Die Getriebefertigung in Bochum mit 800 Beschäftigten soll auslaufen, Doch der dortige Betriebsratsvorsitzende Rainer Einenkel beschwichtigt und erklärt, er verhandele mit GM darüber, das Getriebewerk bis 2012 oder 2013 zu halten. Hier seien noch Gespräche mit der Geschäftsführung nötig. Grundsätzlich "begrüßte" er die Aussagen Reillys.
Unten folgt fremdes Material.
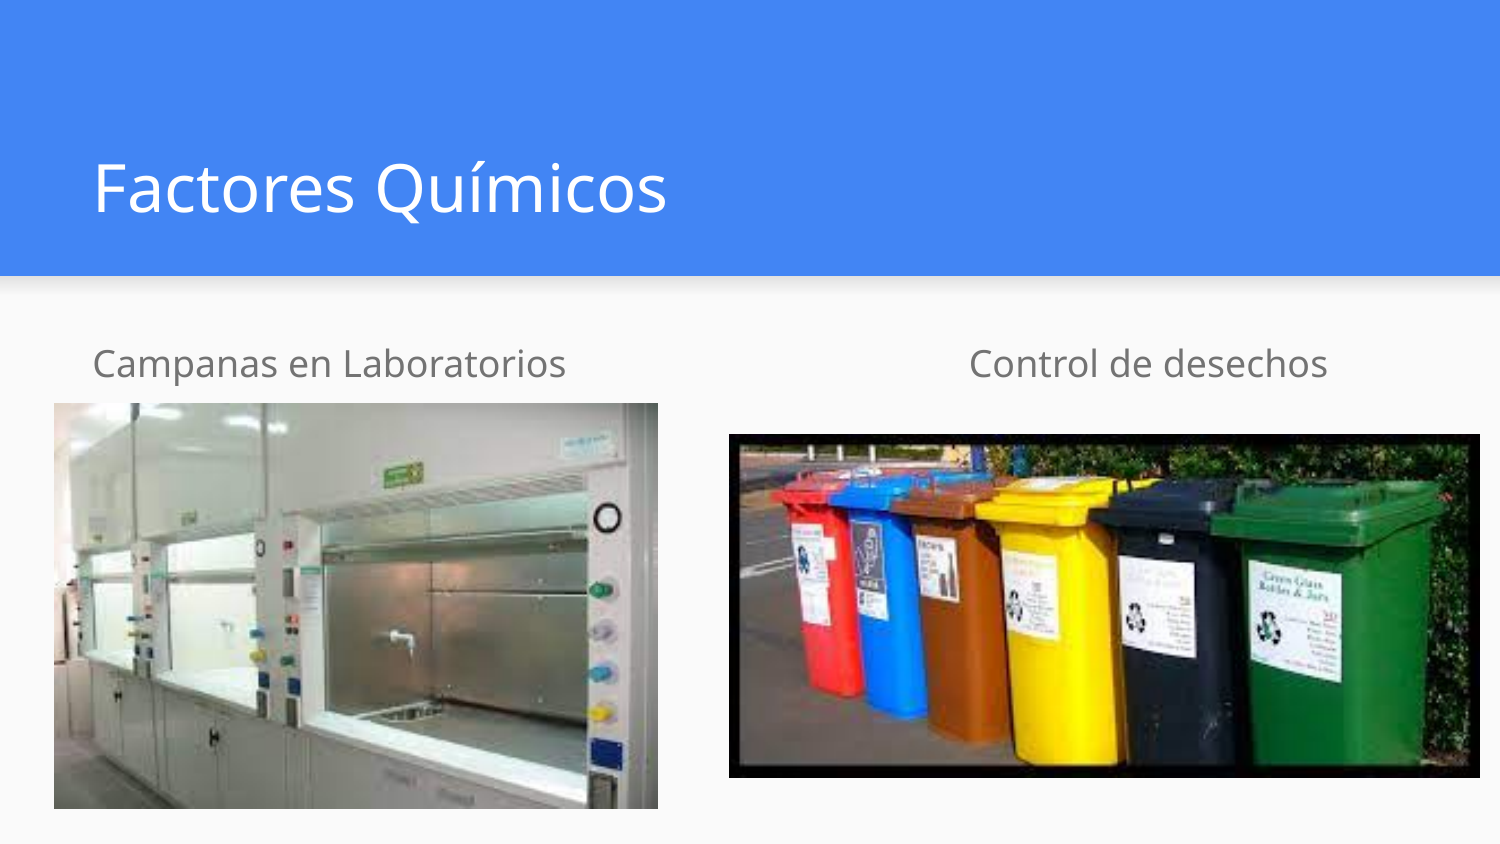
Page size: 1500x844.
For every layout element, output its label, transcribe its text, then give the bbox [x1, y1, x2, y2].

title Factores Químicos [77, 121, 1427, 248]
picture [54, 403, 659, 809]
list Campanas en Laboratorios Control de desechos [77, 314, 1427, 760]
picture [728, 433, 1480, 778]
"Die Pläne, in Bochum 1.800 Arbeitsplätze abzubauen, kennen wir schon lange", erklärte Einenkel der Tageszeitung. Dann würden nur noch rund 3.000 Männer und Frauen bei Opel arbeiten. Während die belgischen Opel-Arbeiter um ihr Werk bangen, erklärt Einenkel, Bochum müsse "als Standort keinen Verteidigungskampf mehr führen: General Motors wollte bisher fünfmal das Bochumer Werk schließen. Davon ist jetzt immerhin keine Rede mehr."
Das ist falsch wie Einenkel weiß. Schon bald wird in Bochum nur noch ein Modell, der Siebensitzer Zafira gebaut. Selbst mit dann nur noch 3.000 Beschäftigten ist das auf mittelfristige Sicht kein Garant für den Erhalt des Werks. Einenkel vertröstet darauf, dass der Astra Caravan, der derzeit in England gebaut wird, bald nach Bochum verlegt werde. "Wenn er in Deutschland gebaut wird, dann in Bochum. Diese Zusage ist uns wichtig", so Einenkel. Auch der Bau des Elektroautos Ampera in Bochum ist erst einmal ein hohles Versprechen. GM ist nicht dafür bekannt, diese einzuhalten.
GM will laut Sanierungsplan bis 2014 elf Milliarden Euro in neue Modelle investieren. Die Modellpalette soll allein in den kommenden zwei Jahren zu 80 Prozent erneuert werden. Woher GM das Geld nehmen möchte, ist allerdings unklar. Auf die Frage, was er vorhabe, sollte doch "Druck" notwendig sein, antwortete Einenkel: "Ich hatte Gespräche mit Ministerpräsident Rüttgers [CDU], mit SPD-Chefin Kraft und mit Wirtschaftsministerin Thoben [CDU]. Bei einer Gefährdung stehen wir zusammen." Seine Verbündeten stehen derzeit alle im Wahlkampf für die Landtagswahl im Mai.
"Der Sanierungsplan (,Viability Plan II’) vom Juni vergangenen Jahres sah noch die Schließung der Werke in Bochum und Eisenach vor. Nach dem jetzt vorgestellten neuen,Viability Plan VI’ ist das nicht mehr nötig", schreibt der Spiegel und fragt: "Warum? Haben sich die betrieblichen Notwendigkeiten binnen weniger Monate so grundlegend geändert?"
Nichts hat sich geändert. Im Gegenteil: Durch das Ansteigen der Arbeitslosigkeit und das Auslaufen der Abwrackprämie werden die Zulassungszahlen sinken anstatt steigen. Wenn erst einmal das Werk in Antwerpen durch die nationalistische Spalterpolitik der Betriebsräte geschlossen ist, werden die nächsten Werksschließungen angekündigt. Das Werk in Bochum, 1962 erbaut, steht dann auf der GM-Streichliste ganz oben. Der so genannte "Sanierungsplan" von GM ist ein Abwrackplan für Opel in Europa auf Raten.